Budapest’s skyline is full of buildings topped with colorful tile. It graces the roofs of iconic structures like Great Market Hall and Matthias Church, which required five railway wagons full of roof tiles delivered to the construction site. These tiles were all manufactured right in Hungary at the Zsolnay Porcelain Factory.
The company, founded in 1853, started making the roof tile beloved by architects in the 1860s. István Komor, operating director of the Zsolnay Cultural Quarter, takes Great Big Story on a tour of the factory, which produces the famous tile to this day.
Typical colours include different shades of green, red, blue, and purple. Pyrogranite, which refers to a type of ornamental ceramics that were developed by Zsolnay and placed in production by 1886, is also of note.

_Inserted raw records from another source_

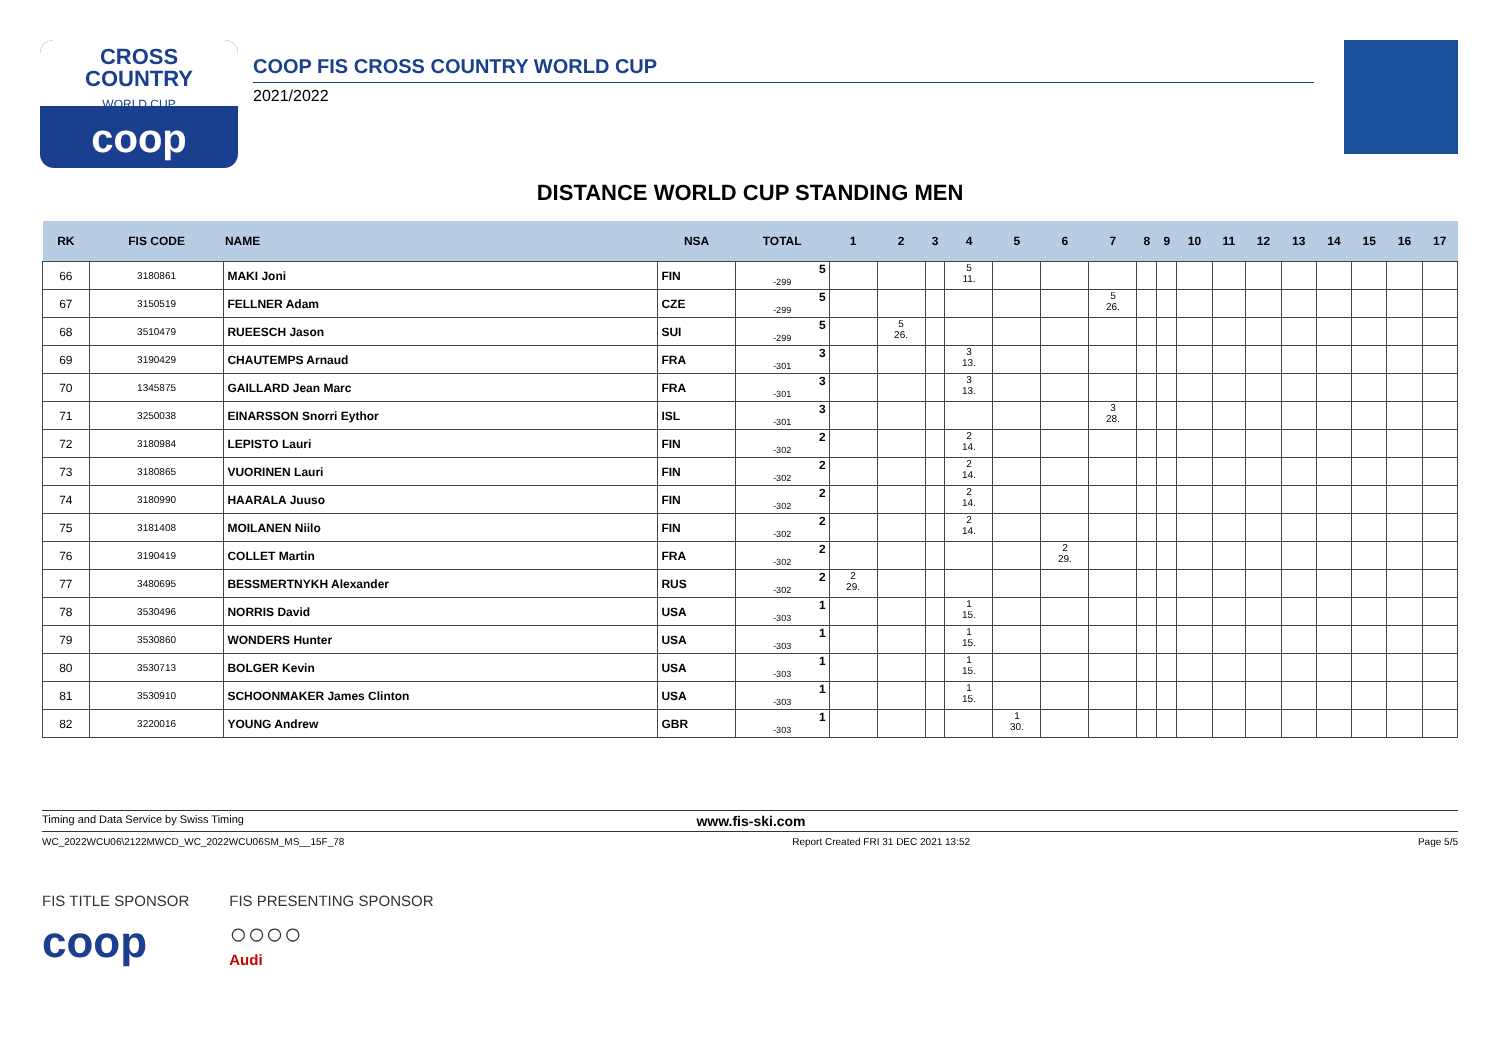CROSS
COUNTRY
WORLD CUP
coop
COOP FIS CROSS COUNTRY WORLD CUP
2021/2022
DISTANCE WORLD CUP STANDING MEN
| RK | FIS CODE | NAME | NSA | TOTAL | 1 | 2 | 3 | 4 | 5 | 6 | 7 | 8 | 9 | 10 | 11 | 12 | 13 | 14 | 15 | 16 | 17 |
| --- | --- | --- | --- | --- | --- | --- | --- | --- | --- | --- | --- | --- | --- | --- | --- | --- | --- | --- | --- | --- | --- |
| 66 | 3180861 | MAKI Joni | FIN | 5 -299 | | | | 5 11. | | | | | | | | | | | | | |
| 67 | 3150519 | FELLNER Adam | CZE | 5 -299 | | | | | | | 5 26. | | | | | | | | | | |
| 68 | 3510479 | RUEESCH Jason | SUI | 5 -299 | | 5 26. | | | | | | | | | | | | | | | |
| 69 | 3190429 | CHAUTEMPS Arnaud | FRA | 3 -301 | | | | 3 13. | | | | | | | | | | | | | |
| 70 | 1345875 | GAILLARD Jean Marc | FRA | 3 -301 | | | | 3 13. | | | | | | | | | | | | | |
| 71 | 3250038 | EINARSSON Snorri Eythor | ISL | 3 -301 | | | | | | | 3 28. | | | | | | | | | | |
| 72 | 3180984 | LEPISTO Lauri | FIN | 2 -302 | | | | 2 14. | | | | | | | | | | | | | |
| 73 | 3180865 | VUORINEN Lauri | FIN | 2 -302 | | | | 2 14. | | | | | | | | | | | | | |
| 74 | 3180990 | HAARALA Juuso | FIN | 2 -302 | | | | 2 14. | | | | | | | | | | | | | |
| 75 | 3181408 | MOILANEN Niilo | FIN | 2 -302 | | | | 2 14. | | | | | | | | | | | | | |
| 76 | 3190419 | COLLET Martin | FRA | 2 -302 | | | | | | 2 29. | | | | | | | | | | | |
| 77 | 3480695 | BESSMERTNYKH Alexander | RUS | 2 -302 | 2 29. | | | | | | | | | | | | | | | | |
| 78 | 3530496 | NORRIS David | USA | 1 -303 | | | | 1 15. | | | | | | | | | | | | | |
| 79 | 3530860 | WONDERS Hunter | USA | 1 -303 | | | | 1 15. | | | | | | | | | | | | | |
| 80 | 3530713 | BOLGER Kevin | USA | 1 -303 | | | | 1 15. | | | | | | | | | | | | | |
| 81 | 3530910 | SCHOONMAKER James Clinton | USA | 1 -303 | | | | 1 15. | | | | | | | | | | | | | |
| 82 | 3220016 | YOUNG Andrew | GBR | 1 -303 | | | | | 1 30. | | | | | | | | | | | | |
Timing and Data Service by Swiss Timing www.fis-ski.com
WC_2022WCU06\2122MWCD_WC_2022WCU06SM_MS__15F_78 Report Created FRI 31 DEC 2021 13:52 Page 5/5
FIS TITLE SPONSOR
coop
FIS PRESENTING SPONSOR
○○○○
Audi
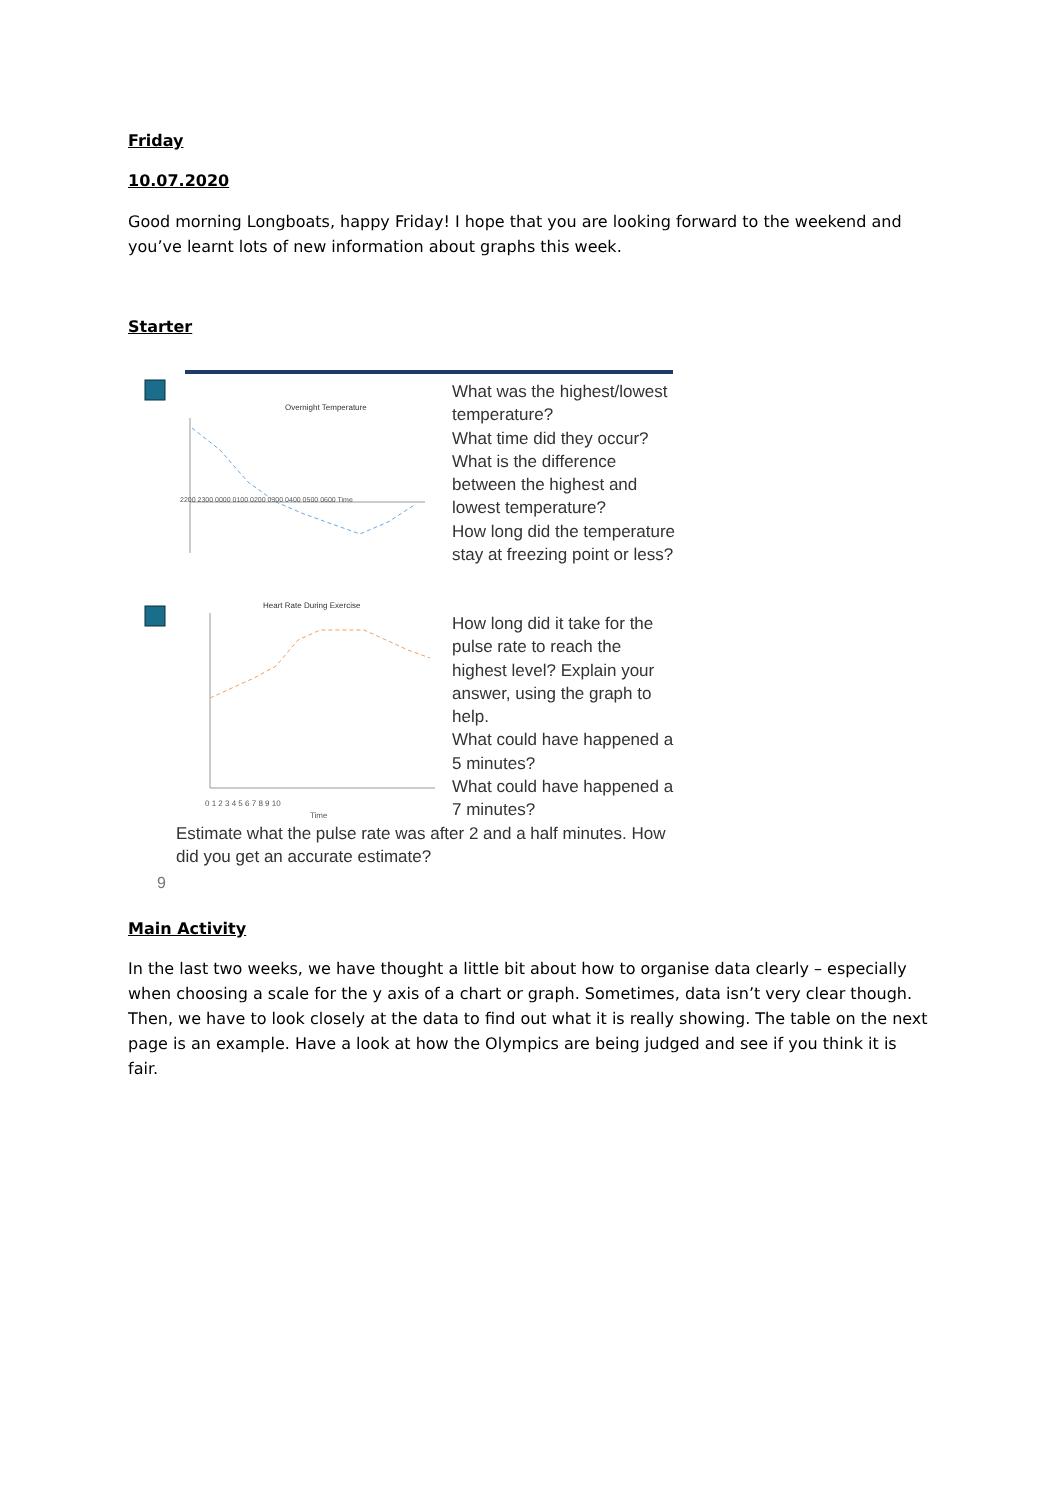Friday
10.07.2020
Good morning Longboats, happy Friday! I hope that you are looking forward to the weekend and you’ve learnt lots of new information about graphs this week.
Starter
Overnight Temperature
2200 2300 0000 0100 0200 0300 0400 0500 0600 Time
Heart Rate During Exercise
0 1 2 3 4 5 6 7 8 9 10
Time
What was the highest/lowest temperature?
What time did they occur?
What is the difference between the highest and lowest temperature?
How long did the temperature stay at freezing point or less?
How long did it take for the pulse rate to reach the highest level? Explain your answer, using the graph to help.
What could have happened a 5 minutes?
What could have happened a 7 minutes?
Estimate what the pulse rate was after 2 and a half minutes. How did you get an accurate estimate?
9
Main Activity
In the last two weeks, we have thought a little bit about how to organise data clearly – especially when choosing a scale for the y axis of a chart or graph. Sometimes, data isn’t very clear though. Then, we have to look closely at the data to find out what it is really showing. The table on the next page is an example. Have a look at how the Olympics are being judged and see if you think it is fair.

Fired at high temperatures, this durable material remains acid and frost-resistant making it suitable for use as roof tiles, indoor and outdoor decorative ceramics, as well as fireplaces.
Architects such as Miklós Ybl, Ödön Lechner, Béla Lajta, Samu Pecz, and Imre Steindl utilized these kinds of materials in their architectural works.
This style is what pervades the surfaces of buildings in Budapest such as the Matthias church, the Hungarian Parliament, the Museum of Applied Arts, the Geological Institute, the Kőbánya church, as well as the Gellért baths. Zsolnay architecture can also be found in the southern cities of Kecskemét and Pécs, respectively.